- [TAREFAS]:
1. Responda a estas perguntas sobre o texto acerca de Saints Row: The Third Remastered:
(a) A que jogo se atribui o louvor de ter dado aos jogos de mundo aberto a base que viria a influenciar o design do género?
(b) Quantos anos depois chega a remasterização de Saints Row: The Third?
(c) Em que cidade ficam presos os Saints depois de tentarem assaltar o banco?
2. Segundo o texto acerca de Saints Row: The Third Remastered, que produtos e meios protagonizaram ou lançaram os Saints depois da conquista de Steelwater?

É atribuído a Grand
Theft Auto 3 o louvor de ter dado aos jogos de mundo aberto a base que
viria a influenciar o design do género. Desde então, muitos foram os franchises
que tentaram tirar partido desta base e construir algo que fosse diferente e
alcançasse sucesso. Enquanto a série Saints Row pode, à primeira vista,
ser tida em conta como mais uma que disponibiliza clones de GTA, há algo mais
nos seus jogos. Estes têm uma identidade muito distinta e um levar ao limite da liberdade
que os mundos abertos podem proporcionar à experiência de jogo. Agora, 9 anos
depois, recebemos a remasterização de Saints Row: The Third, a terceira
entrada neste franchise, que para muitos é tida como a de maior qualidade.
Conseguirá manter esse estatuto na PlayStation 4, ou será melhor deixar os
santos descansar?
Em Saints Row: The
Third Remastered regressamos à pele do líder dos 3rd Street
Saints, um gangue que se tem imposto perante rivais e autoridades. Depois da
conquista da cidade fictícia de Steelwater, os Saints tornaram-se um fenómeno
mediático adorado pelo público geral, protagonizando bandas desenhadas e
lançando a sua própria marca de roupa e de bebidas energéticas. No entanto, as
raízes criminosas persistem, e quando o gangue tenta assaltar um banco
pertencente a um autêntico sindicato do crime organizado, vêem-se presos em Steelport e a lidar com
uma perda impactante, rodeados pelos violentos gangues
que compõem tal sindicato. Assim, os Saints partem para a vingança e para a
conquista de mais uma cidade corrupta e de todos os negócios obscuros que nela
ocorrem.
É verdade que a
premissa soa algo séria, e que estamos no comando de uma pessoa desenfreada que
não só procura o conflito armado e violento, como se deleita nesses momentos. No
entanto, Saints Row: The Third faz um trabalho fenomenal em colocar o
jogador do lado da sua personagem jogável através do seu argumento. A atitude
do líder dos Saints é sempre ligeira e bem-disposta e tem sempre uma piada
rápida e uma resposta bem-humorada para dar, quer aos seus companheiros quer
aos adversários. De facto, o início do jogo e as primeiras missões estabelecem
perfeitamente o tom da experiência que se terá pela frente: Saints Row: The
Third Remastered pode ser um jogo intenso e violento, mas não se leva
demasiado a sério, estando recheado de sentido de humor e de momentos absurdos
no melhor sentido da palavra.

- [DADOS REGISTADOS]:
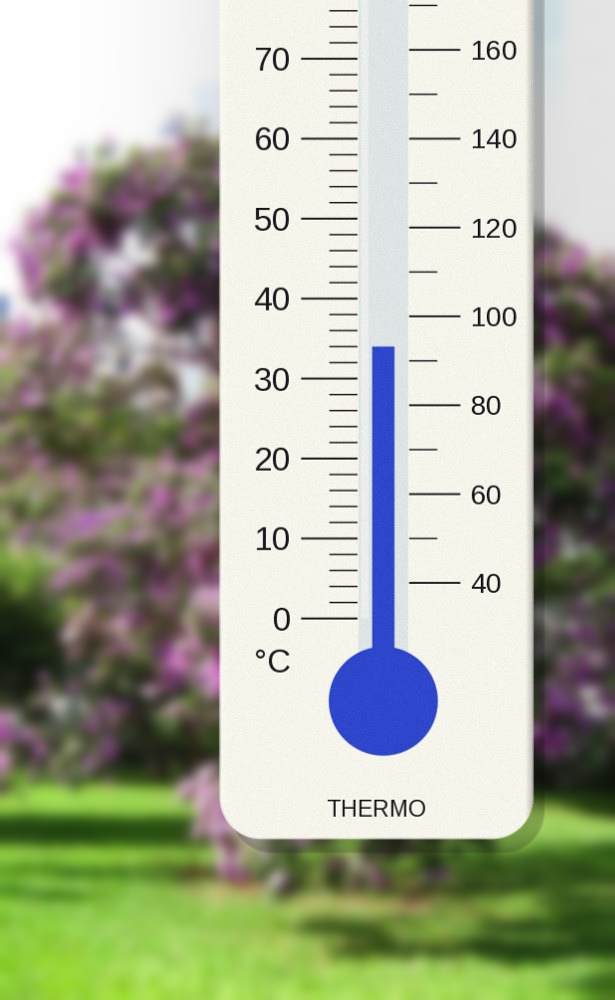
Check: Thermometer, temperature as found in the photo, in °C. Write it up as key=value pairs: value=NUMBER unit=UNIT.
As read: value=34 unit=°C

--

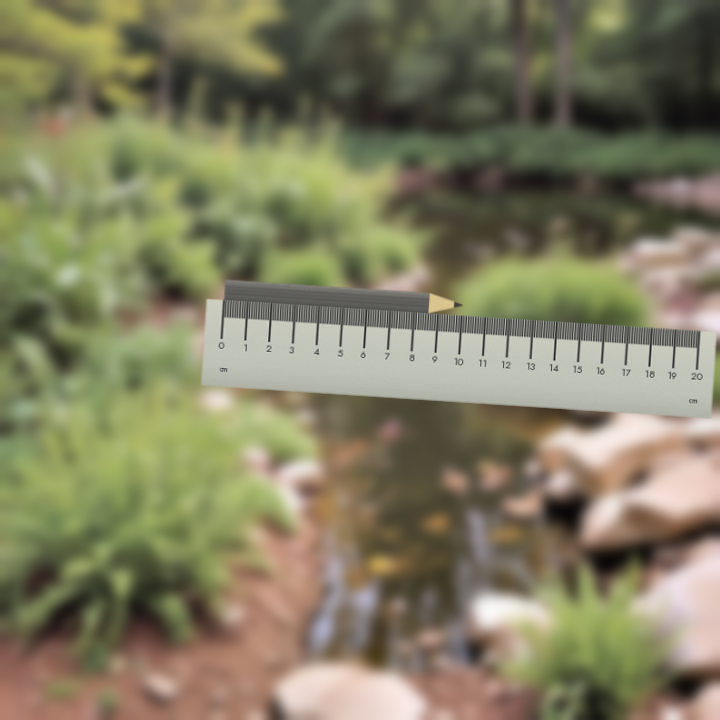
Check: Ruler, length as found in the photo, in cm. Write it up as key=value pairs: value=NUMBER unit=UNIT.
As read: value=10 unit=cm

==

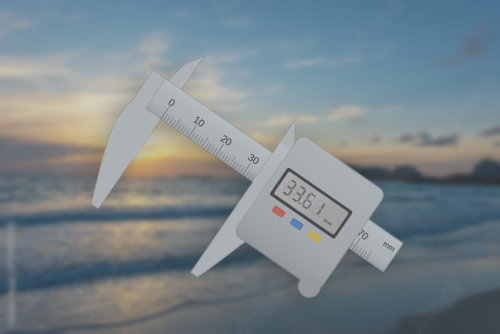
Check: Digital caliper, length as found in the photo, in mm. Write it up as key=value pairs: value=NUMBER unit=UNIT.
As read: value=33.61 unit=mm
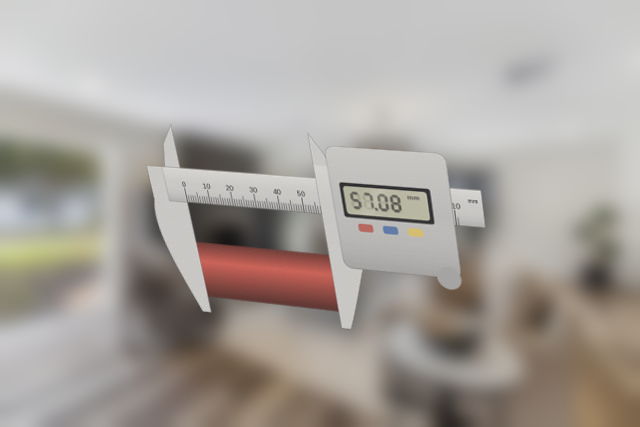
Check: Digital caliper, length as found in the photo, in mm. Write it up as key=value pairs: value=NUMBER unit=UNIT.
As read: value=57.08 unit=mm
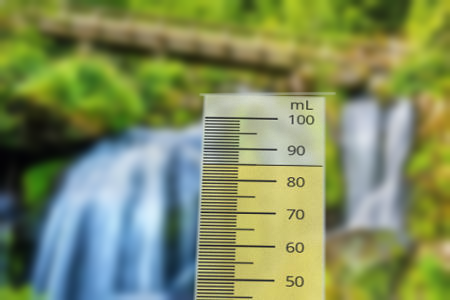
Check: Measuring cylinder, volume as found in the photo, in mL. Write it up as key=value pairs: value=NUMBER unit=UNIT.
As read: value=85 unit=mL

- [RESPOSTAS AOS EXERCÍCIOS]:
1.
(a) Grand Theft Auto 3.
(b) 9 anos depois.
(c) Em Steelport.

2. Bandas desenhadas, a sua própria marca de roupa e a sua própria marca de bebidas energéticas.